# Data section

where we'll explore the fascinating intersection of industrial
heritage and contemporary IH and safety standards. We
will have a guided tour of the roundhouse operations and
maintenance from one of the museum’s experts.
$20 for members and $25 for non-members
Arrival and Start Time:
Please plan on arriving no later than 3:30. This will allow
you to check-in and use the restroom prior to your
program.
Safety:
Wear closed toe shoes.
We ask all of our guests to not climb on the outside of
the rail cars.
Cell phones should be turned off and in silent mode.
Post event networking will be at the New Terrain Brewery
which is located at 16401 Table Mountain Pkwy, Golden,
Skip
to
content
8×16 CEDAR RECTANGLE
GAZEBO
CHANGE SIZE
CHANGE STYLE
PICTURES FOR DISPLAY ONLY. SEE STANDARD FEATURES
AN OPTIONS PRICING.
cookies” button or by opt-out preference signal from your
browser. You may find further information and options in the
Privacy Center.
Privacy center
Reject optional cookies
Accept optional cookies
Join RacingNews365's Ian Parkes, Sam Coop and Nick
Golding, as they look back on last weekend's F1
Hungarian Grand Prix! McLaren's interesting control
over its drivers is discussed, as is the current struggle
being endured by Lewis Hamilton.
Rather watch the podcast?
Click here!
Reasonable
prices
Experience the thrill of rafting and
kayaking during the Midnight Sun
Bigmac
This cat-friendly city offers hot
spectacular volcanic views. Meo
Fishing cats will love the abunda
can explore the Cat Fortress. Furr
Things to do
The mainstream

# Task directions
The "Fishing cats will love the abunda" line through the last line above: set these down exactly and add nothing else.

# Result of the task
Fishing cats will love the abunda
can explore the Cat Fortress. Furr
Things to do
The mainstream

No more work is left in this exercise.